* [What to produce]: The answer should be the records below, word for word, with every image left out.

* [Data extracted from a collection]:
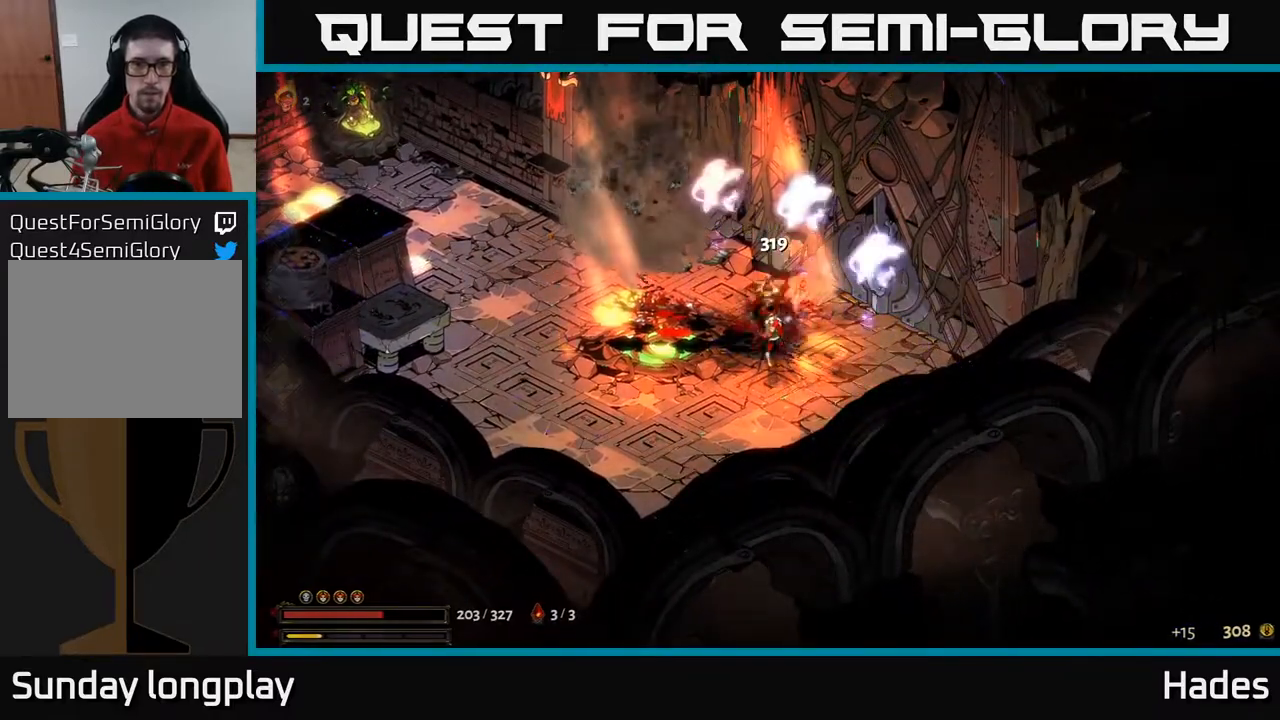
{"buttons": [], "left_stick": "left", "events": [[33, "left_stick", "left"]]}
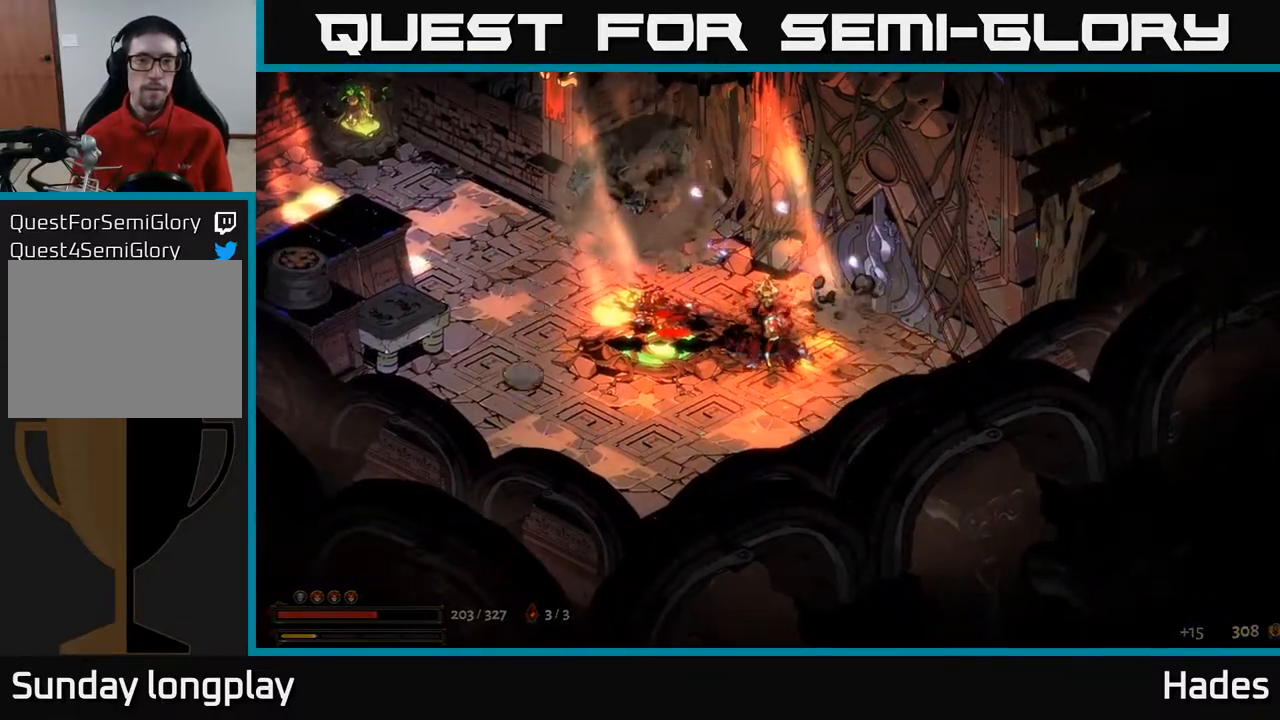
{"buttons": [], "left_stick": "left", "events": []}
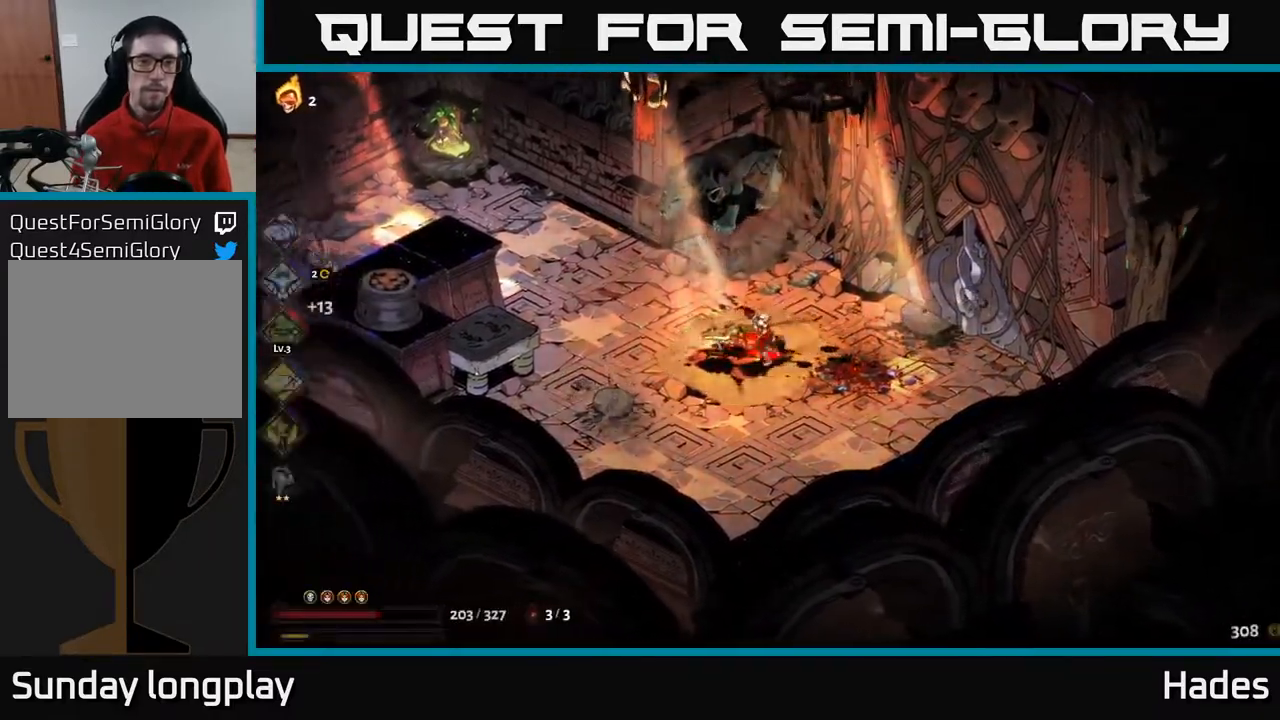
{"buttons": [], "left_stick": "center", "events": [[200, "left_stick", "up-left"], [500, "left_stick", "center"]]}
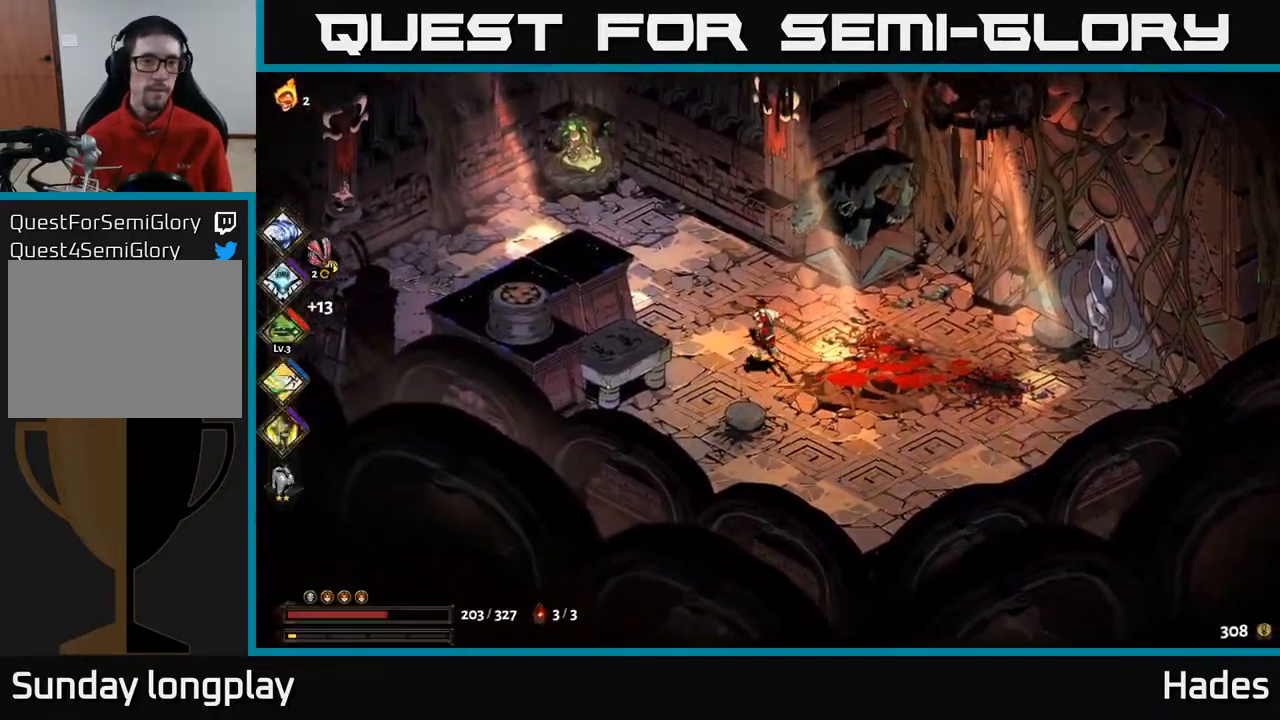
{"buttons": [], "left_stick": "right", "events": [[183, "left_stick", "right"], [267, "A", "down"], [450, "A", "up"]]}
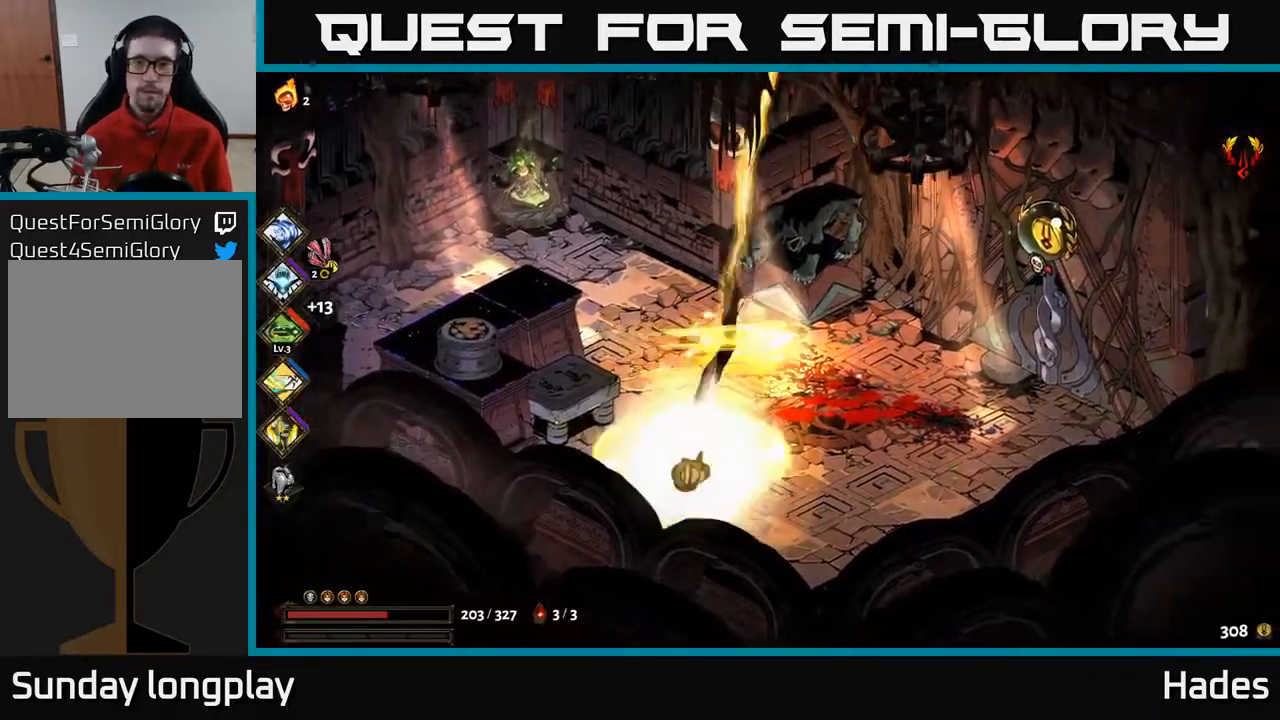
{"buttons": [], "left_stick": "right", "events": [[350, "R2", "down"], [433, "R2", "up"]]}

* [Solution to this exercise]:
{"buttons": [], "left_stick": "left", "events": [[33, "left_stick", "left"]]}
{"buttons": [], "left_stick": "left", "events": []}
{"buttons": [], "left_stick": "center", "events": [[200, "left_stick", "up-left"], [500, "left_stick", "center"]]}
{"buttons": [], "left_stick": "right", "events": [[183, "left_stick", "right"], [267, "A", "down"], [450, "A", "up"]]}
{"buttons": [], "left_stick": "right", "events": [[350, "R2", "down"], [433, "R2", "up"]]}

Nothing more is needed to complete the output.